Body-Hand Modality Expertized Networks with Cross-attention for Fine-grained Skeleton Action Recognition
Seungyeon Cho, Tae-Kyun Kim
TL;DR
BHaRNet addresses the challenge of capturing fine-grained hand motions in skeleton-based HAR by introducing a dual-stream architecture with body- and hand-expert branches, augmented by cross-attention and a complementary ensemble loss. The model preserves modality-specific cues through expertized branches while enabling cooperative fusion via cross-attention and a pooling attention mechanism, and extends to RGB-guided multi-modal learning inspired by MMNet. Empirical results on NTU RGB+D 60/120, PKU-MMD, and Northwestern-UCLA demonstrate strong performance with reduced GFLOPs and parameters compared to unified body-hand graphs, notably improving hand-intensive action recognition from $86.4\%$ to $93.0\%$ in certain settings. The approach offers robust, scalable benefits for robotics and human–robot interaction, enabling efficient integration of hand dynamics into accurate action recognition, including multi-modal contexts.
Abstract
Skeleton-based Human Action Recognition (HAR) is a vital technology in robotics and human-robot interaction. However, most existing methods concentrate primarily on full-body movements and often overlook subtle hand motions that are critical for distinguishing fine-grained actions. Recent work leverages a unified graph representation that combines body, hand, and foot keypoints to capture detailed body dynamics.

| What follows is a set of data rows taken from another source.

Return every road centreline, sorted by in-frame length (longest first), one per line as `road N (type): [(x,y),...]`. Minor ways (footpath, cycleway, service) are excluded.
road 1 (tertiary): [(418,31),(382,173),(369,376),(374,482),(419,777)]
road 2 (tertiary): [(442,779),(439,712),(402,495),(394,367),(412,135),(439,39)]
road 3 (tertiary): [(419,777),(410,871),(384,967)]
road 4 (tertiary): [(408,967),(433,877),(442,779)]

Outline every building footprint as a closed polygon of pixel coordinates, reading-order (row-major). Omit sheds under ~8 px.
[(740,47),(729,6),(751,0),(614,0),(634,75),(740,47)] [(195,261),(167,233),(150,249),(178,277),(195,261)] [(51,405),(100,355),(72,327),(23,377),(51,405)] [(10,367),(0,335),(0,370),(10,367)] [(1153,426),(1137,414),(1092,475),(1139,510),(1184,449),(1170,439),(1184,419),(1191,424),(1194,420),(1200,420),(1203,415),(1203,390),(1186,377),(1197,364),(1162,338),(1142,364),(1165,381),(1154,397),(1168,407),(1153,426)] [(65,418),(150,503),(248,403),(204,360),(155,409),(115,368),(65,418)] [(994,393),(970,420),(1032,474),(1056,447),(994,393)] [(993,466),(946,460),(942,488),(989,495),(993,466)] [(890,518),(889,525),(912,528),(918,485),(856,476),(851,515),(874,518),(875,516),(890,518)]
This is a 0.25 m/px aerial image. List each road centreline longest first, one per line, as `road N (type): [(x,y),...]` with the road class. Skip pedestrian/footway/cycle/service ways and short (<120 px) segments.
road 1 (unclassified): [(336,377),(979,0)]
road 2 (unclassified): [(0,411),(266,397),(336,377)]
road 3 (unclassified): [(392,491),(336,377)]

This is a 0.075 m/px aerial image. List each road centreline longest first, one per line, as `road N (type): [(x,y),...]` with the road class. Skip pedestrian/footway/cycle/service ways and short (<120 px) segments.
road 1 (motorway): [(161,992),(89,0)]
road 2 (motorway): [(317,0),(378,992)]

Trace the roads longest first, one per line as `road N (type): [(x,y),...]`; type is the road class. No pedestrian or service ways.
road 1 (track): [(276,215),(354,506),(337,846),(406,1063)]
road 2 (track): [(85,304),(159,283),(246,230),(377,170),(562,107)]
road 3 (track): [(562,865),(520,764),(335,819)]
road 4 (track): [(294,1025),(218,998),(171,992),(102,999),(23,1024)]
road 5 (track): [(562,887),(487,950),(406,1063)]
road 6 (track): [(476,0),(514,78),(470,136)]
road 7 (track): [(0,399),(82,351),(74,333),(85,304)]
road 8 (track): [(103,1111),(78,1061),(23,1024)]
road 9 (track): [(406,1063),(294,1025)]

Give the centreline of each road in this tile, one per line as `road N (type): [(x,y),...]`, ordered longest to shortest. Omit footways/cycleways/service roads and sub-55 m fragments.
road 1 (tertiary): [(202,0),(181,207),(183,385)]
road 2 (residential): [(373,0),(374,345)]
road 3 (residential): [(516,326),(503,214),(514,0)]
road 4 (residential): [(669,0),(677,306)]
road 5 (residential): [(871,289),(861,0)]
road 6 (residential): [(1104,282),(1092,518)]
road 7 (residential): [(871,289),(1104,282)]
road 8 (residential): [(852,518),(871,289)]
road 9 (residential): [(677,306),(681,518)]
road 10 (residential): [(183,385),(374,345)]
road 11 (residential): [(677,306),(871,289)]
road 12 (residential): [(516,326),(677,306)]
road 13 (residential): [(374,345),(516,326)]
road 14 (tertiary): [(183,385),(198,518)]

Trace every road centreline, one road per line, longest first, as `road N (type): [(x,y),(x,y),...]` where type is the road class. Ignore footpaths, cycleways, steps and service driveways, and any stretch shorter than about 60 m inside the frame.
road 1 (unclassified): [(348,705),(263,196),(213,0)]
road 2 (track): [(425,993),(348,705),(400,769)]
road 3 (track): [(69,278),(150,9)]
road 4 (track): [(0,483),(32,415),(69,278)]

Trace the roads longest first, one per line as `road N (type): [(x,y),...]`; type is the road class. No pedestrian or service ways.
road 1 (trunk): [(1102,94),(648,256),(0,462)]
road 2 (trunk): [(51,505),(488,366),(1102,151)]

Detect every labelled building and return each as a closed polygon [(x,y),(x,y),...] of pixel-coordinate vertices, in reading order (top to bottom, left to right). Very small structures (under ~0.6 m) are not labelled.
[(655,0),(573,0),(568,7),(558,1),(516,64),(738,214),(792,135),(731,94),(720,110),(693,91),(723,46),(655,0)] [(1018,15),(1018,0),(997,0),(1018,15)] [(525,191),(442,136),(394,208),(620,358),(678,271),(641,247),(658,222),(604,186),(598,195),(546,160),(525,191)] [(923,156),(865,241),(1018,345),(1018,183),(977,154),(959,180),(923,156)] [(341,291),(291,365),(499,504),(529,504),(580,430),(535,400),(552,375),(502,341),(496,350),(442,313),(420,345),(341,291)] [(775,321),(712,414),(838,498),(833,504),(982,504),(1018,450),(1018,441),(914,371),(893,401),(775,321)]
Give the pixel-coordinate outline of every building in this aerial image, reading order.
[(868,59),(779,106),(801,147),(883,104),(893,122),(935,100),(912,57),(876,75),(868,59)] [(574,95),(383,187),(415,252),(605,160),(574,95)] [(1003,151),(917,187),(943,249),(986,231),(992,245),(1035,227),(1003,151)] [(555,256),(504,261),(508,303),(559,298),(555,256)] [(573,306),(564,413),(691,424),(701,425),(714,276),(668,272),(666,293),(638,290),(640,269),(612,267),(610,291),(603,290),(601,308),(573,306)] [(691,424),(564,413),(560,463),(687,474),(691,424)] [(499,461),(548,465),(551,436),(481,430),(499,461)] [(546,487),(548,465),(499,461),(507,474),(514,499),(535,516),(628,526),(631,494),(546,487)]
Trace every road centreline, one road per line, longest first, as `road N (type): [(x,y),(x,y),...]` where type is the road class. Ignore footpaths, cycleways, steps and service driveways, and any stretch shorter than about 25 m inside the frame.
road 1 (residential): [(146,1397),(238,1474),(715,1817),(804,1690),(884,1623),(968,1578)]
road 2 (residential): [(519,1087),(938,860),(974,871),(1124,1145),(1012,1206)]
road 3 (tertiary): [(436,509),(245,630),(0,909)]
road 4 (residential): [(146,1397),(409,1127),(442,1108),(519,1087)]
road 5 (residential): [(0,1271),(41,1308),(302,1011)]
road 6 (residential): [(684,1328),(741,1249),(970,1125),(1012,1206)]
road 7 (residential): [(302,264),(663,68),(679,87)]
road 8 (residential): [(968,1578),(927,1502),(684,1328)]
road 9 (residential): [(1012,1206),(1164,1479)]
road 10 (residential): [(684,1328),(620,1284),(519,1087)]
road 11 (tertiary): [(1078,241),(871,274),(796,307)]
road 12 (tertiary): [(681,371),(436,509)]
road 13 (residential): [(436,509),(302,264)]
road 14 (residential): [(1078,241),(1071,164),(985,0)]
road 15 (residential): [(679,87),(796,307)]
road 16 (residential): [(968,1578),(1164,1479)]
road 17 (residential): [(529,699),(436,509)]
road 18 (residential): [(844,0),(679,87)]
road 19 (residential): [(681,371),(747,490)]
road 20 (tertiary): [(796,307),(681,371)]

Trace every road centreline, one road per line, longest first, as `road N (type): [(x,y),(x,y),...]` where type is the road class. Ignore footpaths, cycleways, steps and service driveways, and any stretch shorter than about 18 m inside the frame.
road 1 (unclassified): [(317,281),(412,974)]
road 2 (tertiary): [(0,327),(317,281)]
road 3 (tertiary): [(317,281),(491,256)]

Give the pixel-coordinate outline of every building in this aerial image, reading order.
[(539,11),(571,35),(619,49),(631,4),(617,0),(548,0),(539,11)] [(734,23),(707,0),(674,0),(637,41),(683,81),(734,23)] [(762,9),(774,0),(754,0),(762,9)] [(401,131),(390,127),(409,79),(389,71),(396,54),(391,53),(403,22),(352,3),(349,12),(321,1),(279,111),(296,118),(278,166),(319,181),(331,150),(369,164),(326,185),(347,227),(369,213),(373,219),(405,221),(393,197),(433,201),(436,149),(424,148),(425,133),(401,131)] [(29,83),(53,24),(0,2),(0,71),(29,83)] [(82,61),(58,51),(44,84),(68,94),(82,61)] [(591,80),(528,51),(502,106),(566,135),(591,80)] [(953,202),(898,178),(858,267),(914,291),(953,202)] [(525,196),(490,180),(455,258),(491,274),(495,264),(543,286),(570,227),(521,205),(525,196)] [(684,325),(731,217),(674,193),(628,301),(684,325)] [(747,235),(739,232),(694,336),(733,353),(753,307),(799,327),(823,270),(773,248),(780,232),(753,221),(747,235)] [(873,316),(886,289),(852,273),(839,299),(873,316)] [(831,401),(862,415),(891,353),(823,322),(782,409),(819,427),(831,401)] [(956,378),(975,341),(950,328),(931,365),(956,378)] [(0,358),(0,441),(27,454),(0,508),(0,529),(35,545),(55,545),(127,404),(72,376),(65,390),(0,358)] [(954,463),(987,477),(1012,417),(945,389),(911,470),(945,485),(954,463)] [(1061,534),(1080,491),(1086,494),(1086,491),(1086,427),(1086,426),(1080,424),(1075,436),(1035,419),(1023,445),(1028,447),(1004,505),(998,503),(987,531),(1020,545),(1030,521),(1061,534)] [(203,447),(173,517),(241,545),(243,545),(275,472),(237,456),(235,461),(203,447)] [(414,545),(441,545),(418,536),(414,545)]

Yet, these models often blur fine hand details due to the disparity between body and hand action characteristics and the loss of subtle features during the spatial-pooling. In this paper, we propose BHaRNet (Body-Hand action Recognition Network), a novel framework that augments a typical body-expert model with a hand-expert model. Our model jointly trains both streams with an ensemble loss that fosters cooperative specialization, functioning in a manner reminiscent of a Mixture-of-Experts (MoE). Moreover, cross-attention is employed via an expertized branch method and a pooling-attention module to enable feature-level interactions and selectively fuse complementary information. Inspired by MMNet, we also demonstrate the applicability of our approach to multi-modal tasks by leveraging RGB information, where body features guide RGB learning to capture richer contextual cues. Experiments on large-scale benchmarks (NTU RGB+D 60, NTU RGB+D 120, PKU-MMD, and Northwestern-UCLA) demonstrate that BHaRNet achieves SOTA accuracies -- improving from 86.4\% to 93.0\% in hand-intensive actions -- while maintaining fewer GFLOPs and parameters than the relevant unified methods.